"Luis Buñuel's particular combination of religion, decay, and morbid eroticism has never been my absolutely favorite kind of cinema...But Belle de Jour...is a really beautiful movie, and somehow, letting the color in--this is Buñuel's first color film--has changed the emotional quality of his obsessions in a completely unpredictable way." -- The New York Times

"...Belle de Jour is a fitting capstone to the curious career of an unpopular but near-legendary film maker whose favorite themes have been anticlericalism, madness, festishist fantasies and the wilder frontiers of sex...Since other directors have long since surpassed Buñuel when it comes to on-screen presentation of sex, most audiences will not find anything visually shocking about Belle de Jour. They will find instead a cumulative mystery: What is really happening and what is not?...Fantasy, he seems to be saying, is nothing but the human dimension of reality that makes life tolerable, and sometimes even fun. If this is his message, Buñuel dresses it up in Belle de Jour with unaccustomed cinematic smoothness. Instead of the brutal bludgeoning in black-and-white that audiences have come to expect from such Buñuel classics as Viridiana (1961) or Los Olvidados (1950), Belle de Jour is composed in color with an eye to elegance that is well suited to the cool beauty of Deneuve...Deneuve is well on her way to becoming a serious star." -- Time magazine

"It is possibly the best-known erotic film of modern times, perhaps the best.
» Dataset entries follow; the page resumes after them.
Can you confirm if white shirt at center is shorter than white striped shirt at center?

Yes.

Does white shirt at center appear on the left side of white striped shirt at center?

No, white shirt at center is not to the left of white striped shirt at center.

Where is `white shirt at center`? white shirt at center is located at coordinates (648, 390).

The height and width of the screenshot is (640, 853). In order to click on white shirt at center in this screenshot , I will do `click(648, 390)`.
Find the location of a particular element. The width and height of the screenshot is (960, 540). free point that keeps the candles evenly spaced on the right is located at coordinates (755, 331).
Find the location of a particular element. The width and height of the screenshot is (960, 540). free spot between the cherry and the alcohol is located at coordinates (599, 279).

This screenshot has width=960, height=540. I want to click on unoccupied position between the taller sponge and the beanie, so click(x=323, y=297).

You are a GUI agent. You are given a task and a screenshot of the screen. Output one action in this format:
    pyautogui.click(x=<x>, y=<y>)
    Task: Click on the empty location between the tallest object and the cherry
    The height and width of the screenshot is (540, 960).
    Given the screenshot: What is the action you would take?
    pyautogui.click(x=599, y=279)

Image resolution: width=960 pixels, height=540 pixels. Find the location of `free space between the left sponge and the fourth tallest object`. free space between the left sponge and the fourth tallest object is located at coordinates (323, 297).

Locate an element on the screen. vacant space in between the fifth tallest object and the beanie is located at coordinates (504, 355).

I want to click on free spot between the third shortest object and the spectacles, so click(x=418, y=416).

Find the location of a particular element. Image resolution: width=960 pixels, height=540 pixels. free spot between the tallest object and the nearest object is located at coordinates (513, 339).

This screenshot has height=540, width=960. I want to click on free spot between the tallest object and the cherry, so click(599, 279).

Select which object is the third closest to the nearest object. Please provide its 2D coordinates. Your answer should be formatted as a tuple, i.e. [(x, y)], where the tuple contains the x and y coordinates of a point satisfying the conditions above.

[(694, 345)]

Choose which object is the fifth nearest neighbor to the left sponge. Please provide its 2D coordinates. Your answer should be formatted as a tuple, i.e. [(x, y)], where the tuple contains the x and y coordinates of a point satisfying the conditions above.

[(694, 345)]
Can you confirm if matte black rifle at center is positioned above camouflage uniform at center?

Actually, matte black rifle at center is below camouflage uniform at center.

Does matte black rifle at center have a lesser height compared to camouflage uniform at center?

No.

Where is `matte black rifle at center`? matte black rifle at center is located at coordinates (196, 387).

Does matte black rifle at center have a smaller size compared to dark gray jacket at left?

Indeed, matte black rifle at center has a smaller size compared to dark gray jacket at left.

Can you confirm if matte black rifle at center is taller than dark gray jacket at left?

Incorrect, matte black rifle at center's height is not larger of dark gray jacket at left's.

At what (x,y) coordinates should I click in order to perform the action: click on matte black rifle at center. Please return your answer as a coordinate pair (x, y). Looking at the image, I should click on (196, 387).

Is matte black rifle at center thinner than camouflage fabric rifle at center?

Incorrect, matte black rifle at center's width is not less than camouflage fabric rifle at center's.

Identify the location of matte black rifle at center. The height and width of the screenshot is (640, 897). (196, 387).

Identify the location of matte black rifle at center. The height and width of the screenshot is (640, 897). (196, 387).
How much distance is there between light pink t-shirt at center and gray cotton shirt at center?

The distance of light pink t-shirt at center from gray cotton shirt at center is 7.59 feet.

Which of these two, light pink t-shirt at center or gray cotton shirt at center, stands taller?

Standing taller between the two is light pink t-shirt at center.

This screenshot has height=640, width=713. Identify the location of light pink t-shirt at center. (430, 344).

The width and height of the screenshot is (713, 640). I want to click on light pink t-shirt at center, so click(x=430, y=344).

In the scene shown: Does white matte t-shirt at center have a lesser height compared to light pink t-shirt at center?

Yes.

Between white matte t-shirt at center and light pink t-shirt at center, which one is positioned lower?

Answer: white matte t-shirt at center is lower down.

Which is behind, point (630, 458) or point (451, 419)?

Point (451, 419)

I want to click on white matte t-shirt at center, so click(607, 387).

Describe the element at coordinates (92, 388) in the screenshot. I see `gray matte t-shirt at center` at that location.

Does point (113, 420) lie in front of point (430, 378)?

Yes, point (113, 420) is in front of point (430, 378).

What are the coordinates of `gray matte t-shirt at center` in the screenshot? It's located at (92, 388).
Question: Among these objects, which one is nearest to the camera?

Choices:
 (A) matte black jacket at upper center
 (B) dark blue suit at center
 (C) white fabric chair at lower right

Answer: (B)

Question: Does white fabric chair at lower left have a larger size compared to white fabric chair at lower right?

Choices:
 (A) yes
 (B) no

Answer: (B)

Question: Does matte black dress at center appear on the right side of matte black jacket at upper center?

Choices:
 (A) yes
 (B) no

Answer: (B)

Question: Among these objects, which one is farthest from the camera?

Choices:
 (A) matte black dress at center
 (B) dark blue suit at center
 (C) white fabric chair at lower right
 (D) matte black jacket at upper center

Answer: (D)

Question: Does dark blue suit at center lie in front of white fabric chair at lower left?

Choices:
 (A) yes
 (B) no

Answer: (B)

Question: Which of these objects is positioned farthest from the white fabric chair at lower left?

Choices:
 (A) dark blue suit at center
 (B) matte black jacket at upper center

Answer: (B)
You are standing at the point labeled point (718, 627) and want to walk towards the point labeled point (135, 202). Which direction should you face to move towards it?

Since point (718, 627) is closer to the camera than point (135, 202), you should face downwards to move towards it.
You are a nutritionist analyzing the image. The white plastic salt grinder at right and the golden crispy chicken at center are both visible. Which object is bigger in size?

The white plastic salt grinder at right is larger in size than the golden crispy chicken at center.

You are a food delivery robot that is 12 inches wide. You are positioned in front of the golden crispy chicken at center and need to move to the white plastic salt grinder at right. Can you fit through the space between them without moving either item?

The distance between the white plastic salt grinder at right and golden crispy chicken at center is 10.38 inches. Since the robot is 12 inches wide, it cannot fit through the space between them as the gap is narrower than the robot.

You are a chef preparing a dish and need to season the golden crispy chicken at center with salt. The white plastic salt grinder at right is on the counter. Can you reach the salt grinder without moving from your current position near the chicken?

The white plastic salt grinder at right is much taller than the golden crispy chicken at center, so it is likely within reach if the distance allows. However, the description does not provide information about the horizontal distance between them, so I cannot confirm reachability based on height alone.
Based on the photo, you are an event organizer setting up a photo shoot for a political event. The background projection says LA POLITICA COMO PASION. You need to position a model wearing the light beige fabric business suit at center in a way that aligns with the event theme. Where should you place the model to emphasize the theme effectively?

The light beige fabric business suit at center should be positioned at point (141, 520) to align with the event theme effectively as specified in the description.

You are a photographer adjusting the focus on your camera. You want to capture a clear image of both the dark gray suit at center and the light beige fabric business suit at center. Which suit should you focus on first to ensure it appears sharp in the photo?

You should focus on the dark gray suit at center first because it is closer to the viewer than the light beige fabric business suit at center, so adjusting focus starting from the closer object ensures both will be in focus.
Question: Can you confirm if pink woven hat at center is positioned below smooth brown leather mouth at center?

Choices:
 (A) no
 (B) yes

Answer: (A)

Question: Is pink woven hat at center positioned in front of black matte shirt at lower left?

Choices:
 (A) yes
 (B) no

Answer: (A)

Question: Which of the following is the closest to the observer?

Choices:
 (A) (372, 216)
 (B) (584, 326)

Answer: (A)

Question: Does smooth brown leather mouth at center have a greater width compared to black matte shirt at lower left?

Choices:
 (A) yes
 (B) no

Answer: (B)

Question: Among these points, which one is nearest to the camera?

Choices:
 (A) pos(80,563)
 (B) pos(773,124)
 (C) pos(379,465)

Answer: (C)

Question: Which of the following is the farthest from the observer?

That's because it understands eroticism from the inside-out--understands how it exists not in sweat and skin, but in the imagination." - Roger Ebert

"...wry and disturbing tale of a virginal newlywed who works the day shift in a high-class Parisian brothel, unbeknownst to her patient husband. Buñuel's straight-faced treatment of shocking subject matter belies the sharp wit of his script...Deneuve's finest, most enigmatic performance." -- Leonard Maltin's Movie and Video Guide

"Catherine Deneuve is at her iciest as the perverse Séverine, a Parisian housewife whose double life as a prostitute allows her to explore the masochistic fantasies that fill her dreams. Buñuel...easily travels between Séverine's real and fantasy worlds, presenting both with equal clarity...The director may have been ahead of his time, but he displays no more compassion for his characters than a psycho killer shows for his victims. Buñuel, who adapted the screenplay from Jospeh Kessel's 1928 novel, does give the audience a choice of endings. The happy one is obviously another of Séverine's fantasies. Belle seems the work of a beast." - The Washington Post

AWARDS AND HONORS

Belle de Jour won the Golden Lion - the grand prize - at the 1967 Venice Film Festival.

Catherine Deneuve received a BAFTA Film Award nomination for Best Actress.

Belle de Jour won the Best Film of 1967 honors from the French Syndicate of Cinema Critics.